Another VOIP provider
 

Originally Posted by Larrude (Post 13684445)
I'm looking for input on US VOIP providers. I've been talking to phonebooth.com and looks like a viable option. I will need a system that will allow at least 3 incoming lines and all the usual extras.

I have had good service from Lingo (www.lingo.com), not sure about their multi-line capabilities. If you are interested, PM me and I will send you a referral, which gives both parties a $25 credit.

UALOneKPlus Mar 31, 2010 8:31 pm

Ooma and Vonage also are part of the usual suspects.

Dubai Stu Mar 31, 2010 8:32 pm

I'd post my questions over at dslreports.com. They have an active voip forum with lots of small business users.

ByeByeDelta Mar 31, 2010 9:52 pm

I'm very happy with Voicepulse wholesale if you are looking to run your own PBX server, such as Asterisk. You get four channels (lines) per number and unlimited incoming calls. They also have residential plans for use with ATA devices and softphones. www.voicepulse.com

adambadam Mar 31, 2010 10:06 pm

Are we looking at business or home use? What percentage of your calls will be incoming vs outgoing, local/long-distance/international? How big of a factor is cost vs customer service, etc etc.

Larrude Apr 1, 2010 10:02 am


Originally Posted by adambadam (Post 13688563)
Are we looking at business or home use? What percentage of your calls will be incoming vs outgoing, local/long-distance/international? How big of a factor is cost vs customer service, etc etc.

Looking for business use. 3 lines, pretty much 50/50 incoming versus outgoing. Customer service over price, but price is important. Most calls are either local or over toll free lines.

Larrude Apr 1, 2010 10:24 am

Deleted duplicate

TA Apr 1, 2010 2:03 pm

A related question -- when people talk about VOIP here, I think they mostly mean a telephone that hooks up to your internet connection and dials out for cheap.

Do any companies offer what I have been looking for when I mean VOIP -- a phone system where I can have one phone extension sitting at home in the US, and another phone extension overseas, hooked up where my parents are (and moves with them wherever they're traveling) ? So I can always dial them with a simple 7 digit number for example? Or even 1 digit... And talking to them for free, basically?
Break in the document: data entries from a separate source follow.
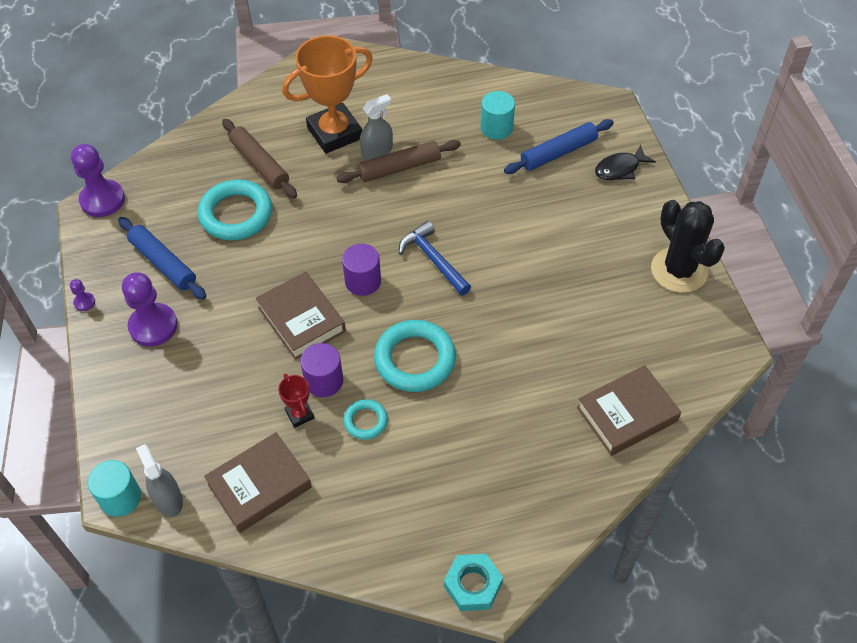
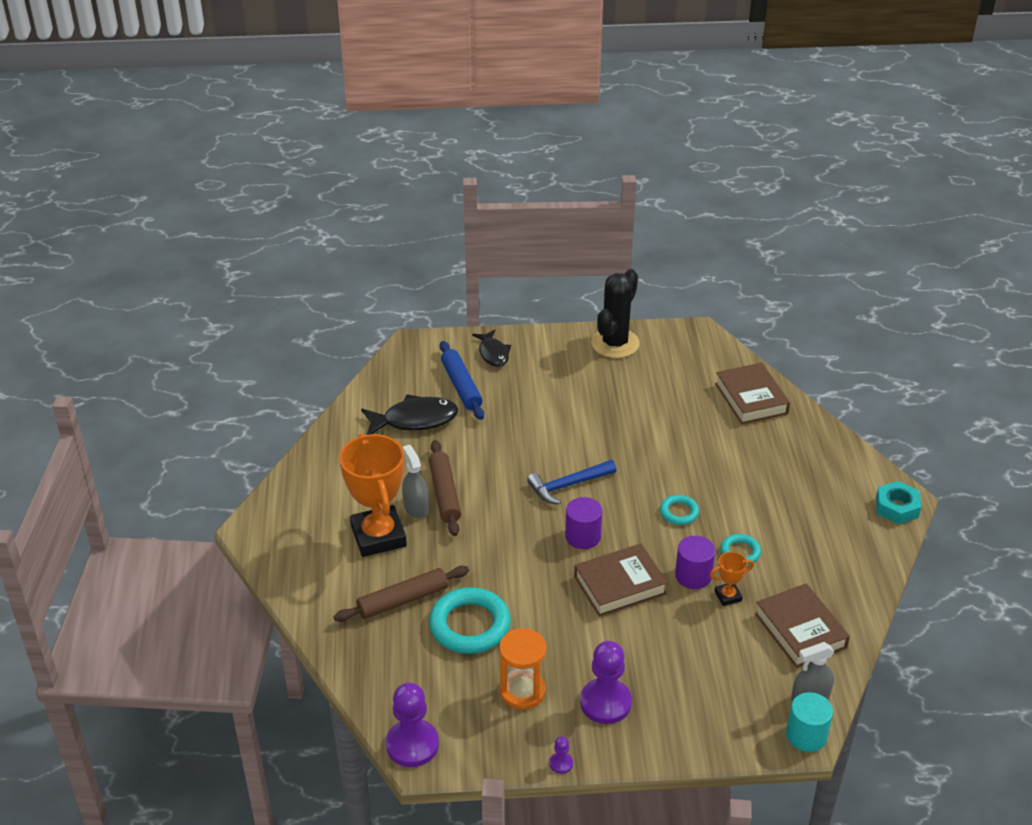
camera: 80 degrees left, 15 degrees down
(163, 263) = (522, 691): blue rolling pin -> orange hourglass
(300, 414) = (728, 596): red trophy -> orange trophy
(415, 359) = (679, 512): turquoise ring -> turquoise ring, size x0.52
(496, 128) = (415, 420): turquoise cylinder -> black fish
(679, 270) = (615, 343): black cactus -> black cactus turned 45 degrees counterclockwise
Do any of you know of such a solution available at the consumer level? I guess this is sort of enterprise level technology which probably involves dedicated servers, but I think there must be something like it for consumers.

Thanks!

UALOneKPlus Apr 1, 2010 8:22 pm

Skype really is the best solution for your scenario, in talking to your parents, etc.

Magic Jack has also been mentioned, but the experience has been YMMV...

TA Apr 2, 2010 12:09 am

Thanks for the suggestion -- I'm pretty familiar with Skype and Magicjack. But these both require a computer to be plugged in (although this is a close approximation of what I'm looking for.
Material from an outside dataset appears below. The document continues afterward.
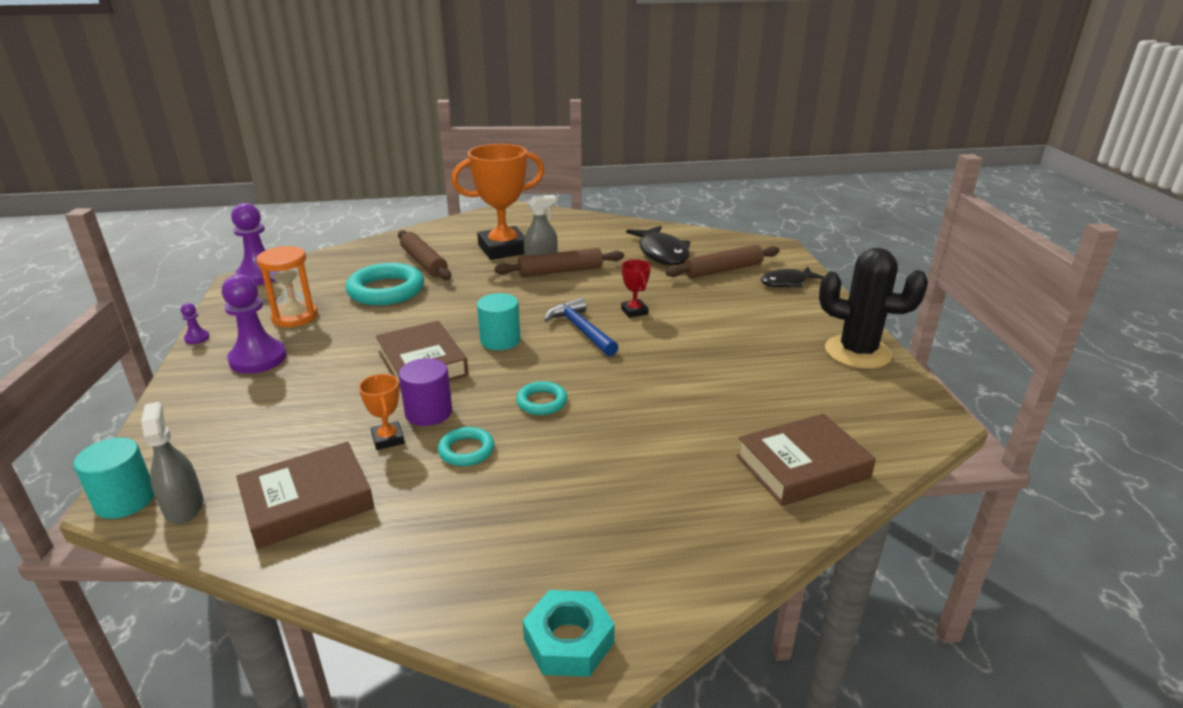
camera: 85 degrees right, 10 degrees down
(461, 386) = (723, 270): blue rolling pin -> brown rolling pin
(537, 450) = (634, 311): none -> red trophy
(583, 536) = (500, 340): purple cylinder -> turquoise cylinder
I just wonder if there's something of the quality of corporate VOIP systems (voice quality, portability, and ease of use in dialing "internal" extensions) but made for the consumer..

soitgoes Apr 2, 2010 2:05 am

voip.ms and callcentric.com would allow you to do what you want. There is also pbxes.com.

Checkout http://www.dslreports.com/forum/voip for extensive discussion.

moonquake Apr 4, 2010 3:37 am


Originally Posted by Larrude (Post 13684445)
I'm looking for input on US VOIP providers. I've been talking to phonebooth.com and looks like a viable option. I will need a system that will allow at least 3 incoming lines and all the usual extras.

I've used Viatalk with 2 lines until I switched to basic VOIP/prepaid combo. I was happy with their service and pricing at that time.

DMSFCA Apr 6, 2010 3:39 pm


Originally Posted by soitgoes (Post 13695811)
voip.ms and callcentric.com would allow you to do what you want. There is also pbxes.com.

Checkout http://www.dslreports.com/forum/voip for extensive discussion.

Using voip.ms for both personal and client use - only started using them since 01/01/2010, but have heavy usage and have been very happy. Looked at and tried a handful of other providers as well, this was the best of the bunch

Using it with both direct SIP endpoints (Linksys ATA devices) and with IP phone switches.

Current evaluating Level 3 for a corporate environment, they are selling direct to enterprises now, they used to only sell wholesale or had 11 million minutes/month minimums.